Requirements for implementing fault tolerance
The basic characteristics of fault tolerance are:
No single point of failure
No single point of repair
Fault isolation to the failing component
Fault containment to prevent propagation of the failure
Availability of reversion modes
In addition, fault-tolerant systems are characterized in terms of both planned and unplanned service outages. These are usually measured at the application level and not just at a hardware level. The figure of merit is called availability and is expressed as a percentage. For instance, a five nine system would therefore statistically provide 99.999% availability. Fault-tolerant systems are typically based on the concept of redundancy. In theory, this would be ideal; however, in reality this is an elusive impractical goal. Due to the time required to fail over, reestablish middle-tier connections, and perform application restarts, it is not realistic to have complete availability. We can obtain four nines as the best goal for high availability with Oracle systems. For Oracle RAC, you can deploy a fault-tolerant environment by using multiple network interface cards, dual Host Bus Adapters (HBAs), and multiple switches to avoid any Single Point of Failure.
Fault tolerance and replication
By using spare components, we address the first fundamental characteristic of fault tolerance in the following two ways:
Replication: This provides multiple identical instances of the same system or subsystem by directing tasks or requests to all of them simultaneously. Oracle Streams and Oracle GoldenGate, as well as third-party solutions such as Quest Shareplex, are replication technologies.

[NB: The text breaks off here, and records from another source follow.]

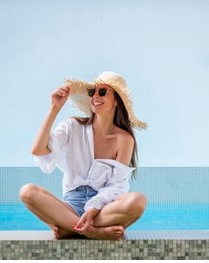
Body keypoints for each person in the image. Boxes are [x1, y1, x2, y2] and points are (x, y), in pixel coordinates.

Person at [20, 71, 148, 240]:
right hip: (71, 205)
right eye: (91, 92)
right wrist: (54, 108)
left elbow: (117, 186)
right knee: (27, 192)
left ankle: (69, 226)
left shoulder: (124, 139)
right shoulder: (72, 126)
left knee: (138, 201)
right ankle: (91, 232)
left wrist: (93, 208)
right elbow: (38, 150)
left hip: (103, 209)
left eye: (102, 92)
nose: (95, 96)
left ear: (117, 100)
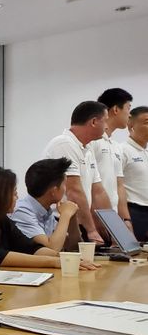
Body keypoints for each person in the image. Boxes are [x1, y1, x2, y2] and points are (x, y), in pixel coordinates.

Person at [0, 167, 97, 270]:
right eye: (14, 193)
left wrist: (65, 258)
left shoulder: (3, 220)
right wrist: (54, 261)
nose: (17, 198)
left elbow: (31, 247)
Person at [42, 101, 112, 244]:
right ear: (93, 122)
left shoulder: (88, 149)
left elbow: (98, 192)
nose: (107, 127)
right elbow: (74, 191)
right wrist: (91, 230)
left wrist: (114, 230)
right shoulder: (64, 144)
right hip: (60, 222)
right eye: (105, 121)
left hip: (80, 222)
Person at [10, 158, 80, 252]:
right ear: (54, 191)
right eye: (64, 184)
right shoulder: (21, 211)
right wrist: (66, 215)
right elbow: (52, 250)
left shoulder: (46, 210)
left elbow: (73, 248)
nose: (65, 189)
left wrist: (72, 216)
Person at [91, 88, 133, 233]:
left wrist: (126, 220)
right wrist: (95, 223)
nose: (130, 114)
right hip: (95, 220)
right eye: (128, 108)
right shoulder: (93, 142)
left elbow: (119, 186)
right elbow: (89, 186)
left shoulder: (116, 146)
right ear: (115, 109)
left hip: (112, 219)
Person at [122, 106, 148, 242]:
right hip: (134, 211)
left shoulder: (145, 152)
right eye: (147, 122)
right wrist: (126, 218)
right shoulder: (122, 150)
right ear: (131, 125)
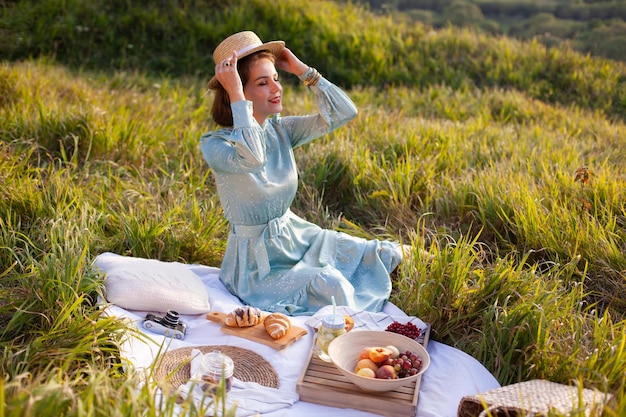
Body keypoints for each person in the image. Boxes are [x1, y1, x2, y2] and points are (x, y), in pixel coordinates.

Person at [200, 31, 405, 316]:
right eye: (263, 83)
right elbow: (253, 159)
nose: (276, 89)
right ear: (238, 92)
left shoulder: (281, 130)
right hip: (256, 269)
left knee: (381, 252)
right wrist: (235, 93)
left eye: (276, 79)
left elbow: (345, 112)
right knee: (334, 287)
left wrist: (303, 71)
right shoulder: (215, 145)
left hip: (297, 239)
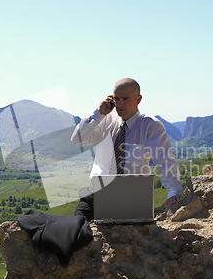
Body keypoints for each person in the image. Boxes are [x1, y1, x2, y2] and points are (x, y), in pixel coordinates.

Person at [70, 78, 182, 221]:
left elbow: (164, 161)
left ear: (138, 99)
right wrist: (98, 114)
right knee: (76, 228)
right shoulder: (105, 120)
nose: (120, 103)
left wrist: (173, 192)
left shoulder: (150, 125)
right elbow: (77, 140)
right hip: (96, 193)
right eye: (116, 98)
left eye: (125, 98)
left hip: (130, 196)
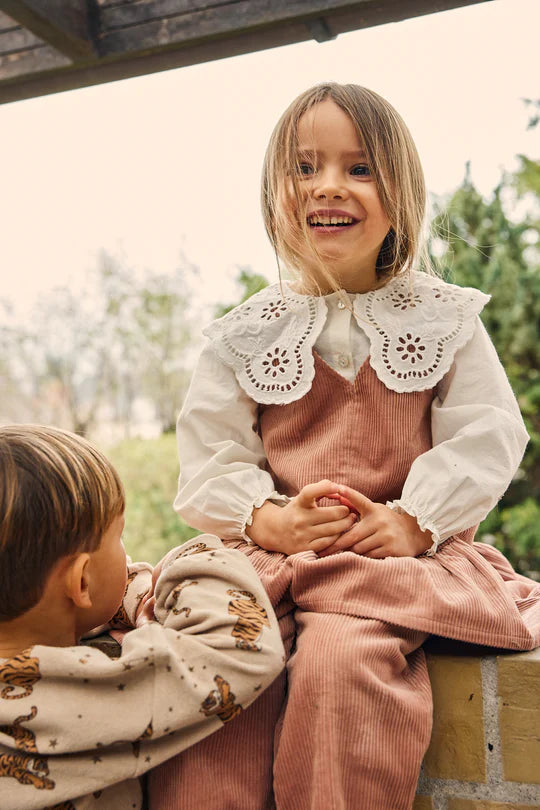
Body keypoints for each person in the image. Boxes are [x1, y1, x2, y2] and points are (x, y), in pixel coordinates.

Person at [153, 83, 540, 810]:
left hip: (389, 563)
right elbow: (210, 456)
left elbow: (487, 435)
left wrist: (414, 518)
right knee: (224, 659)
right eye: (305, 167)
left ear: (401, 194)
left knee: (340, 665)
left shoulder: (441, 317)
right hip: (277, 561)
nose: (329, 185)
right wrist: (266, 519)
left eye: (359, 168)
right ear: (274, 196)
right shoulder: (246, 334)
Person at [0, 424, 284, 810]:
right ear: (82, 582)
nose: (128, 554)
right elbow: (240, 648)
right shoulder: (63, 692)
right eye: (119, 536)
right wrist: (191, 561)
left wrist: (123, 597)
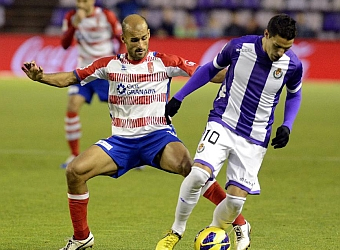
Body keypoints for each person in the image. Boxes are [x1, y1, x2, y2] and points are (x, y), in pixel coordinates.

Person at [21, 14, 248, 250]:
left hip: (158, 137)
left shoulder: (165, 61)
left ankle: (240, 223)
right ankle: (82, 238)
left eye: (143, 39)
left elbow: (208, 73)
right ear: (124, 39)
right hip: (122, 142)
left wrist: (244, 74)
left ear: (149, 35)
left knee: (192, 170)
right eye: (134, 40)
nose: (140, 45)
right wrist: (41, 77)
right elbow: (71, 77)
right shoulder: (108, 65)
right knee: (75, 172)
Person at [157, 13, 302, 250]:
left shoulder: (293, 65)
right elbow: (208, 70)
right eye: (277, 46)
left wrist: (287, 124)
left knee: (234, 202)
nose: (280, 53)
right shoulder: (238, 47)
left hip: (255, 137)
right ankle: (176, 231)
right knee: (197, 175)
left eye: (286, 48)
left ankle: (215, 230)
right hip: (223, 121)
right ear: (266, 35)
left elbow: (295, 94)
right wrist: (179, 97)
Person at [60, 0, 125, 168]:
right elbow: (65, 45)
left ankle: (133, 153)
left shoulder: (106, 16)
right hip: (84, 72)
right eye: (79, 0)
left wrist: (120, 62)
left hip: (105, 71)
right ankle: (74, 155)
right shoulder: (71, 17)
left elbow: (122, 39)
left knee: (122, 112)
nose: (81, 3)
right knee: (72, 106)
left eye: (85, 0)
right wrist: (74, 25)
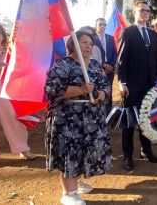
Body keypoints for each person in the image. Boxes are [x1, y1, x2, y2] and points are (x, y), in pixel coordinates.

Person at [44, 30, 112, 205]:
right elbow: (52, 91)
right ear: (73, 45)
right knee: (70, 153)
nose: (88, 46)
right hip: (68, 120)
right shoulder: (62, 65)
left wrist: (101, 95)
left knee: (86, 151)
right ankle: (69, 193)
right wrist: (81, 90)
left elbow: (106, 86)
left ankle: (77, 181)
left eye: (90, 43)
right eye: (83, 42)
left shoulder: (96, 66)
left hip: (91, 119)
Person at [118, 0, 157, 171]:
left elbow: (156, 59)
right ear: (134, 13)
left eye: (147, 11)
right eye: (141, 10)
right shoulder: (128, 32)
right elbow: (122, 60)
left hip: (149, 86)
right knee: (129, 123)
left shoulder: (153, 35)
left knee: (146, 121)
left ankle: (146, 150)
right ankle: (128, 156)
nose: (144, 13)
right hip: (132, 85)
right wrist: (122, 83)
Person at [0, 23, 35, 169]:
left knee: (13, 117)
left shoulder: (9, 51)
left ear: (2, 36)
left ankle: (23, 148)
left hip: (7, 88)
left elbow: (21, 67)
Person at [94, 18, 118, 114]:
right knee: (97, 92)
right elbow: (92, 55)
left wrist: (111, 66)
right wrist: (104, 65)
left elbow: (114, 54)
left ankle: (108, 115)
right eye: (100, 24)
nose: (102, 26)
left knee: (109, 92)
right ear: (96, 25)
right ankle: (98, 113)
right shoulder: (92, 38)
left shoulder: (110, 38)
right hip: (97, 70)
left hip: (110, 71)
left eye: (104, 25)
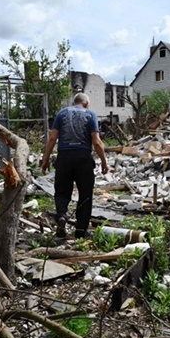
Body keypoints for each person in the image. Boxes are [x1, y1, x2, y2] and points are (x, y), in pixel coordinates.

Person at [41, 93, 109, 238]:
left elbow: (53, 137)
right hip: (83, 158)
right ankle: (80, 230)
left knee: (61, 191)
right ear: (85, 103)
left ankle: (61, 216)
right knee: (85, 194)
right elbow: (96, 142)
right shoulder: (90, 115)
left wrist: (45, 159)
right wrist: (104, 162)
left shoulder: (61, 114)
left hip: (64, 158)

Redundancy: This provides you with multiple identical instances of the same system and switching to one of the remaining instances in case of a failure. This switchover and failover process is available with standby database technology with Oracle Data Guard. Oracle RAC also provides node/server failover capability with the use of services by using Fast Connection Failover (FCF) and with Fast Application Notification (FAN).
At the storage layer, the major implementations of RAID (Redundant Array of Independent Disks) with the exception of disk striping (RAID 0) provide you with fault-tolerant appliances that also use data redundancy.

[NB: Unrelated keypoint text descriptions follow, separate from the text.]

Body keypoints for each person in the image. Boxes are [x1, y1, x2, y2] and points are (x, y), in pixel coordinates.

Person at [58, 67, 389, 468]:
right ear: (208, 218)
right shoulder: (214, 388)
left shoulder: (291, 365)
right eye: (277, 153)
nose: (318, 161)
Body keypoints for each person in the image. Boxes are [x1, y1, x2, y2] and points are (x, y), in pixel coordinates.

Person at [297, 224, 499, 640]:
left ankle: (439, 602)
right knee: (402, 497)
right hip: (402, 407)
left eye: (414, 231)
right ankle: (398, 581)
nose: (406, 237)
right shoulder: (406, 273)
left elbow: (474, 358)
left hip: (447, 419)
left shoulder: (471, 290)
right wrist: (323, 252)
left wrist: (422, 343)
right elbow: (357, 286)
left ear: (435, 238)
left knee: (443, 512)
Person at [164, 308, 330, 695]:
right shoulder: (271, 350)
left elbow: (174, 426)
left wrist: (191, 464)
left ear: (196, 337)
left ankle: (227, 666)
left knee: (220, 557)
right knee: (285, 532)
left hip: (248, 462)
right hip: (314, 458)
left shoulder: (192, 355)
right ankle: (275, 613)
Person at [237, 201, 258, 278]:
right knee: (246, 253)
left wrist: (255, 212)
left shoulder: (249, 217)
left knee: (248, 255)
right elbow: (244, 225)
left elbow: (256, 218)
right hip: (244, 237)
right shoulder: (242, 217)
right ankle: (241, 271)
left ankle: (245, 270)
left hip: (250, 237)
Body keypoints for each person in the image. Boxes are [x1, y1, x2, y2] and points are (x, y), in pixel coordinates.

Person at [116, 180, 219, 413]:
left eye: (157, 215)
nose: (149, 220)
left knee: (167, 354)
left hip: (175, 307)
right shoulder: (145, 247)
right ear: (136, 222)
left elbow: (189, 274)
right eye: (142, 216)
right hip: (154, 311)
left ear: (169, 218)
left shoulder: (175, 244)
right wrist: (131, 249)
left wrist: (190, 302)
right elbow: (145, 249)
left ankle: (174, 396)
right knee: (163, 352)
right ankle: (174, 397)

Bringing the replications into synchrony requires making their internal stored states the same. They can be started from a fixed initial state such as the reset state. Alternatively, the internal state of one replica can be copied to another replica.
One variant of Data Mirror Replication (DMR) is pair-and-spare. Two replicated elements operate in lockstep as a pair, with a voting circuit that detects any mismatch between their operations and outputs a signal indicating that there is an error. Another pair operates exactly the same way. A final circuit selects the output of the pair that does not proclaim that it is in error. Pair-and-spare requires four replicas rather than the three of DMR, but has been used commercially.

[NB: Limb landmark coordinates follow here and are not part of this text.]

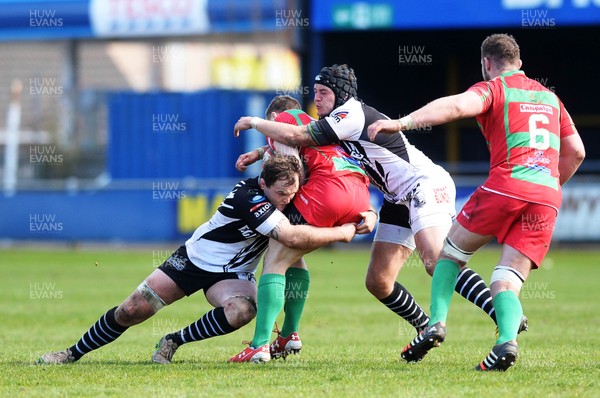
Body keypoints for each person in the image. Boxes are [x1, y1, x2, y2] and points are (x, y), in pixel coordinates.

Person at [233, 64, 521, 357]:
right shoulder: (337, 121)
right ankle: (424, 326)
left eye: (323, 93)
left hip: (422, 183)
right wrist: (259, 153)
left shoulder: (349, 115)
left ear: (341, 94)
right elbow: (313, 149)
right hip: (396, 198)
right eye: (315, 92)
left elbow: (298, 136)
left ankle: (503, 315)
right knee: (378, 281)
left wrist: (255, 123)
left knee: (436, 260)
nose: (316, 99)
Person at [368, 33, 585, 371]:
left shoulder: (495, 88)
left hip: (507, 184)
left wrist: (402, 122)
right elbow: (577, 152)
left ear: (487, 63)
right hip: (547, 196)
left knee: (449, 254)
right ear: (520, 62)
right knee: (506, 279)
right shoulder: (551, 99)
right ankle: (505, 343)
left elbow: (455, 107)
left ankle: (436, 322)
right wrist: (549, 183)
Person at [37, 154, 360, 365]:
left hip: (233, 275)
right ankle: (70, 353)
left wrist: (366, 214)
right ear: (263, 184)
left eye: (292, 196)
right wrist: (344, 234)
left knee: (243, 311)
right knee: (131, 309)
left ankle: (173, 340)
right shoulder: (249, 197)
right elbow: (290, 237)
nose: (287, 202)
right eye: (281, 196)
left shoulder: (284, 195)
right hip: (192, 261)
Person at [228, 95, 375, 363]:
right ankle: (288, 335)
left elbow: (291, 170)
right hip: (359, 195)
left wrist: (281, 208)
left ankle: (259, 345)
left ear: (273, 118)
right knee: (294, 258)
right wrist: (262, 152)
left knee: (275, 257)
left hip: (326, 193)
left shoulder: (282, 122)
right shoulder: (320, 125)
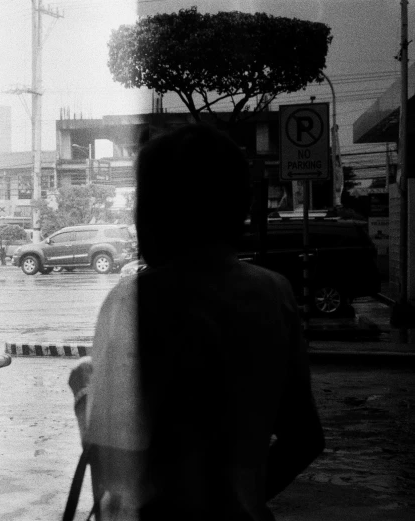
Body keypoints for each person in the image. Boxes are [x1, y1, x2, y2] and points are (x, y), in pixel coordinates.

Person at [68, 124, 325, 520]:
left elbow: (112, 480)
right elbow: (305, 438)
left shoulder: (130, 302)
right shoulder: (275, 294)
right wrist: (243, 498)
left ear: (152, 214)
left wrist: (86, 393)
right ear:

If a system experiences a failure, it must continue to operate without interruption during the repair process.
When a failure occurs, the system must be able to isolate the failure to the offending component. This requires the addition of dedicated failure-detection mechanisms that exist only for the purpose of fault isolation.
Recovery from a fault condition requires classifying the fault or failing component. The National Institute of Standards and Technology (NIST) categorizes faults based on locality, cause, duration, and effect.